If it's for billing big developments, then you can use a "fake"
dedicated server, I do that often (or of course, make invoices by hand,
it wont kill you if it's few times a year for a very long dev. and big
contracts).

> Finally, the most panels are designed for environments where all
> services are in the same server, we have the services spread over
> multiple servers.

I read about this motivation many times, however, there are very rare
cases where the load makes it a real need. In such case, you typically
run a single website, and then using a control panel isn't really
justified, as you would run only apache and a single vhost per server,
and maybe a reverse proxy like HAProxy to do the balancing. In all other
cases, running all on the same server reduces so much complexity that
it's the best choice to make.

Lets consider this:
- Running a MySQL service over network adds a lot of latencies and
issues, will load your switch, etc. (the one that will pretend that
running over Ethernet is faster than a Unix socket is just plain wrong).
So you want to avoid this if possible, especially if you don't have
enough load to need lets say 3/4 MySQL servers is master/slave mode.
- Then you may say you want to run DNS on another server as well, but
you will also have to run a DNS server on the apache and mail server to
speed-up resolving (caching name server).
- You will also be running a mail server on all of your servers to at
least receive mail for root.

All together, this will NOT improve security, as all daemons (apart web)
will end up running on all servers anyway so this is not an argument. In
fact, you will just end up increasing complexity for no valid reason.

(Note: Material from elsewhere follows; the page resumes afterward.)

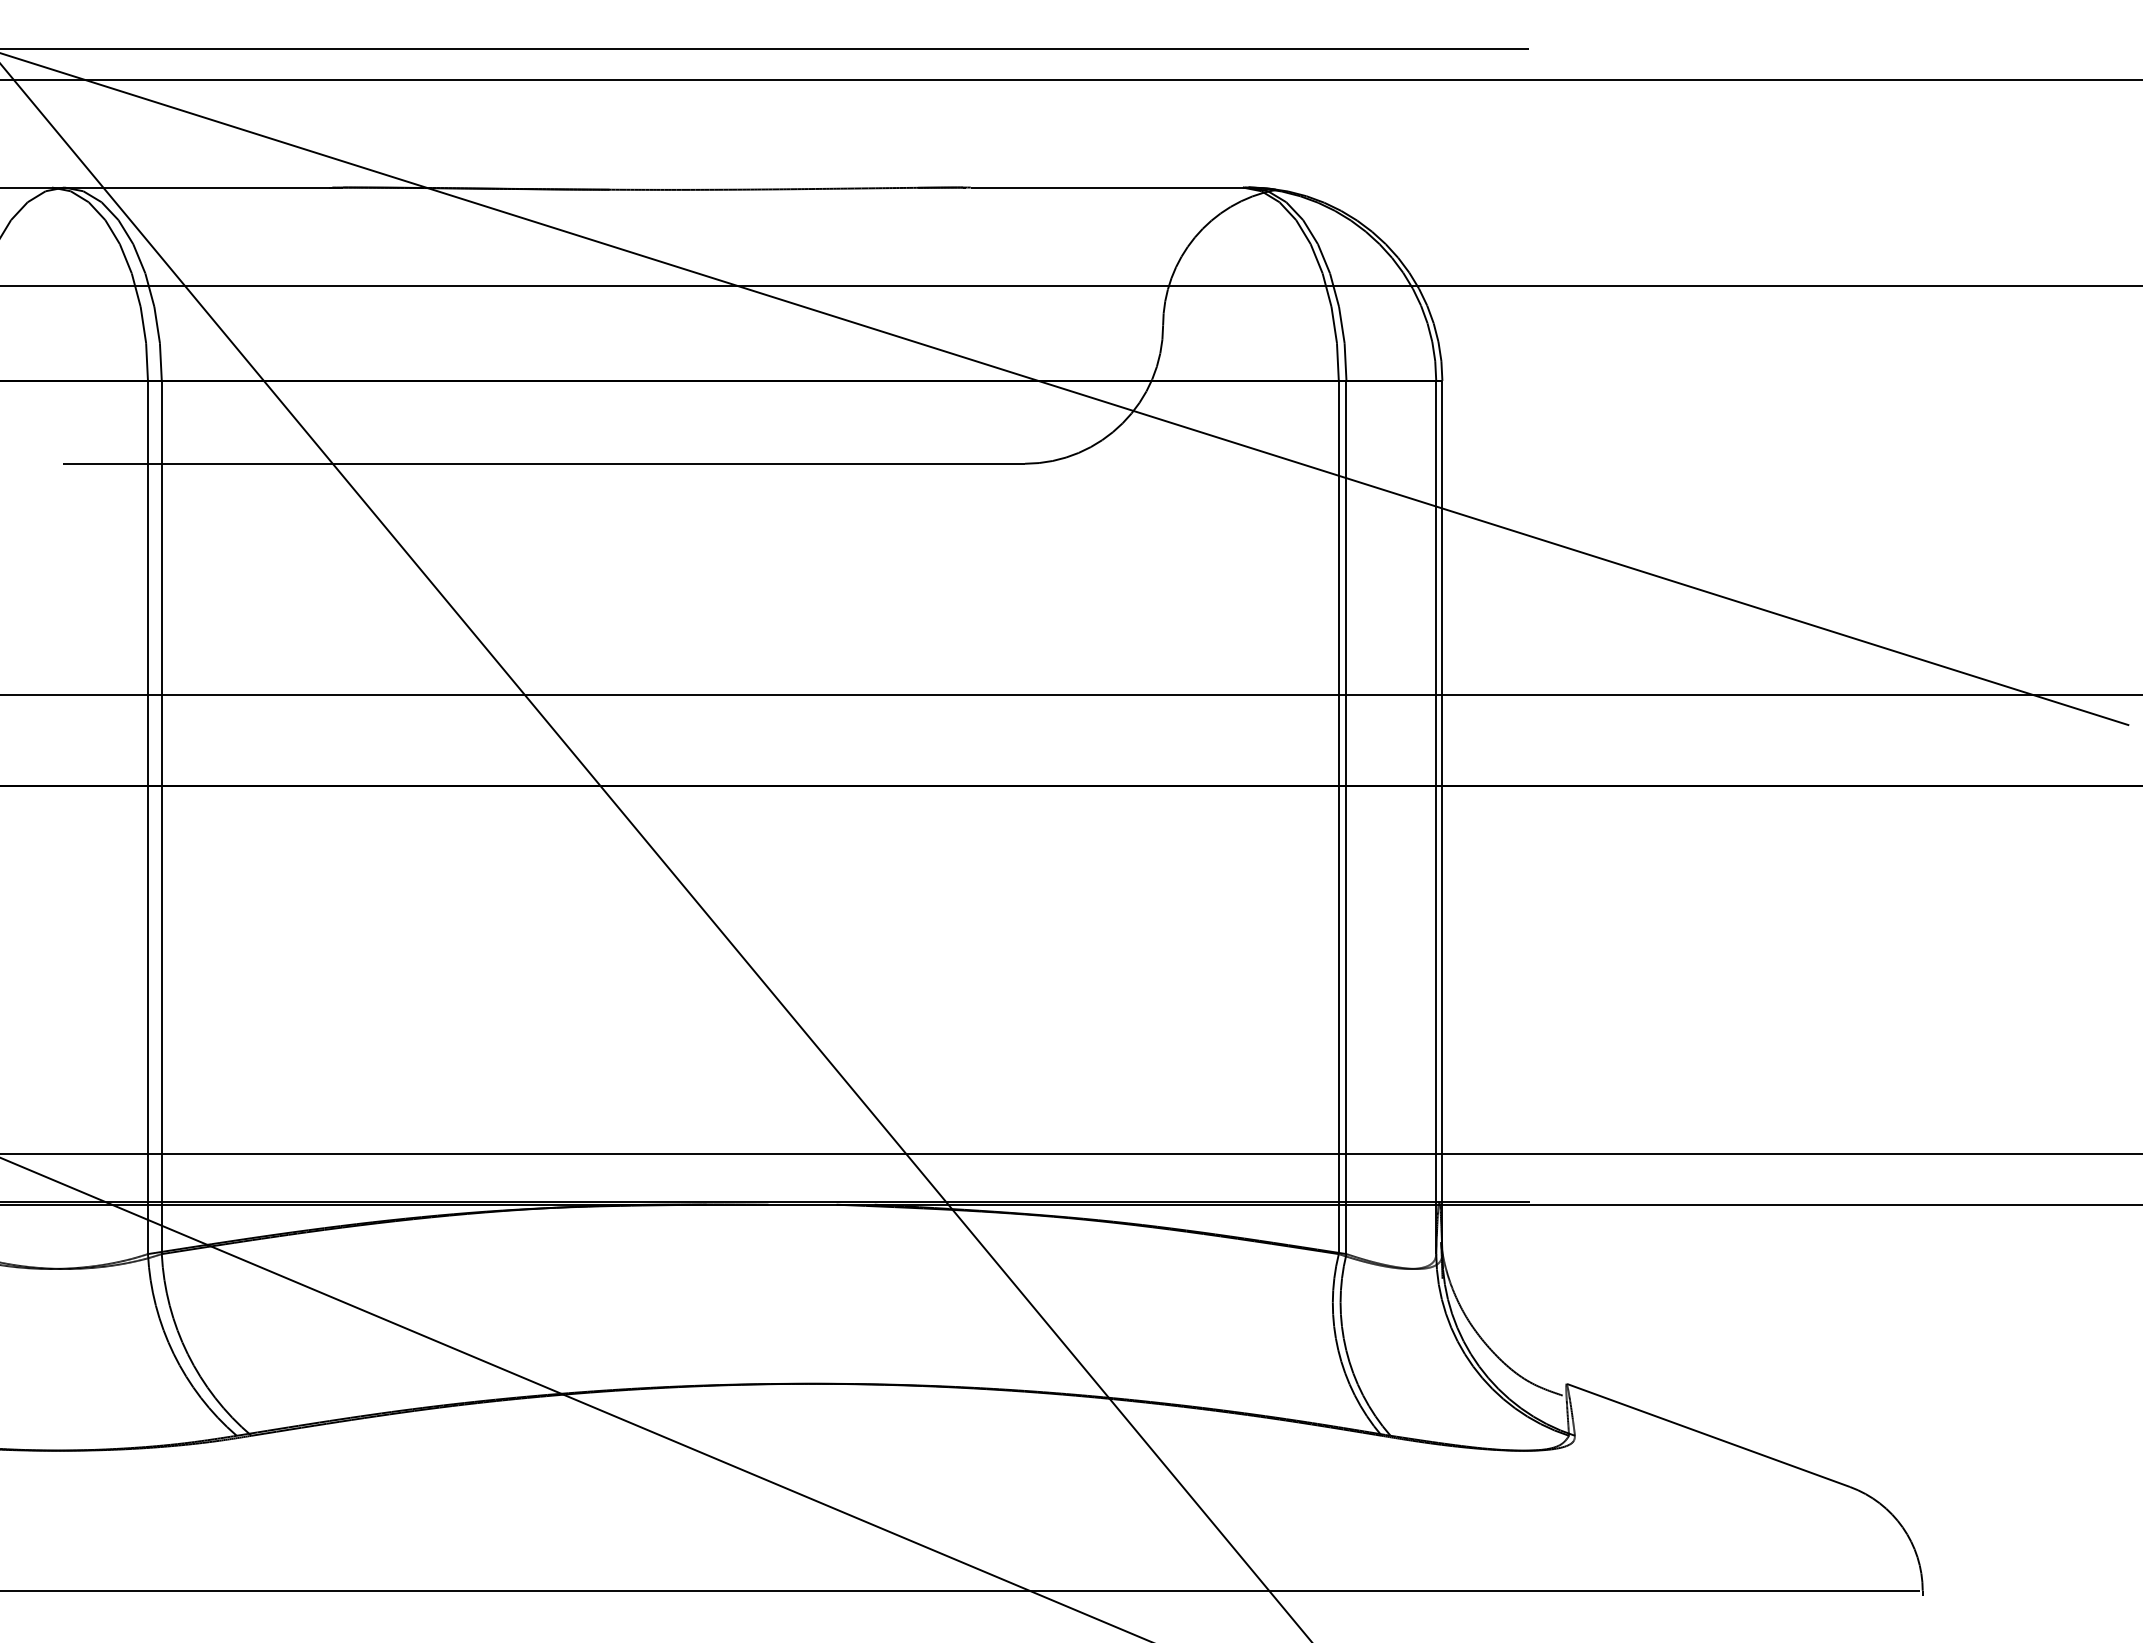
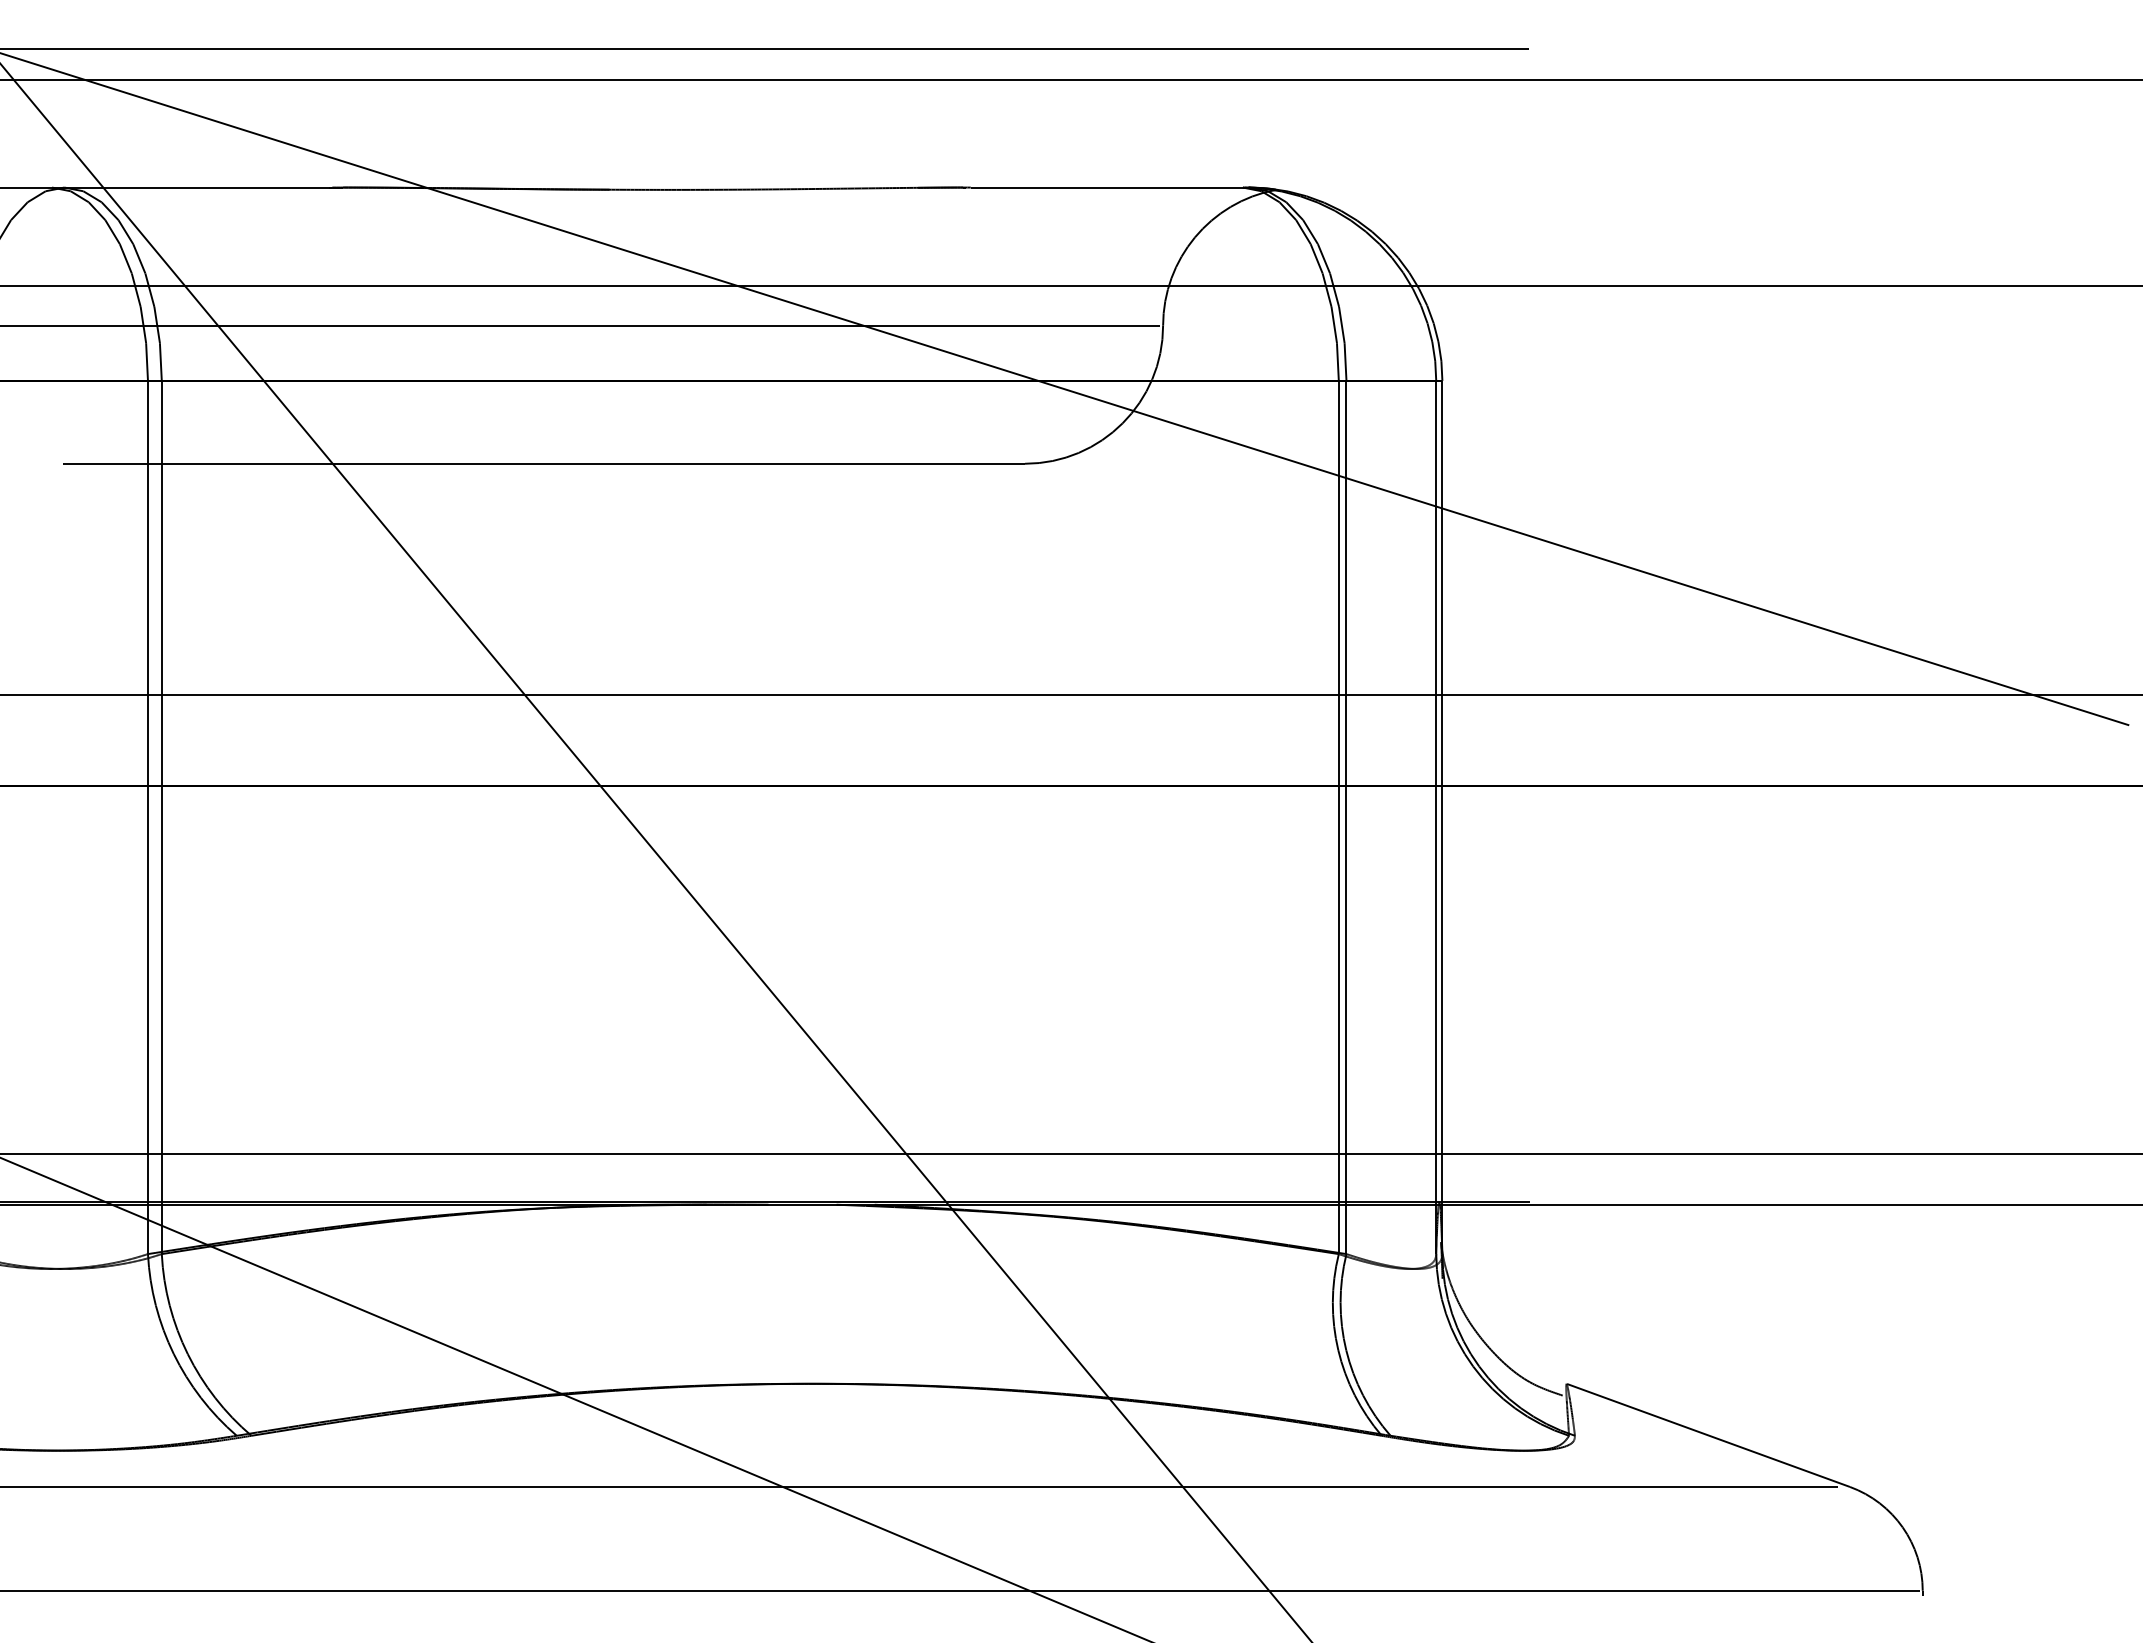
line at (581, 325): none -> present
line at (919, 1486): none -> present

So what are your other arguments for running in multiple servers instead
of just one?

Anyway, with a very small modification to the cron job to run only
selected tasks, and an NFS mount for /var/www in your high performing
NAS, DTC can do that as well. Tweaking it so that it is really
implemented by default fully shouldn't take so long (and I'd be happy to
help you do that).

> Yes, I know that is possible take any of the
> existent panels and with some modifications we can adapt it to our
> system. but anyway the data migration, system adaptation and panel
> modifications sure that will take a lot of work.

I think you are really under-estimating the programming work here.
There's nothing really complicated, just YEARS of work, literally. Be
prepared to having half of the needed functions in 2 or 3 years of time.
In the past, I heard so many people pretending that they would write
such a panel, but at the end, only a handful ended with something that
practically does what it is supposed to be, because its just too much work.

> I think that we can
> invert this effort to do a good database and simple web interface, and
> slowly add the functionalities. Thats what I'd prefer as i enjoy doing
> this kind of things :)

If your only argument is that you will enjoy doing it, then great! I do
also love doing this programming. But otherwise, there's no rational
here, unless charging your customer for years of development.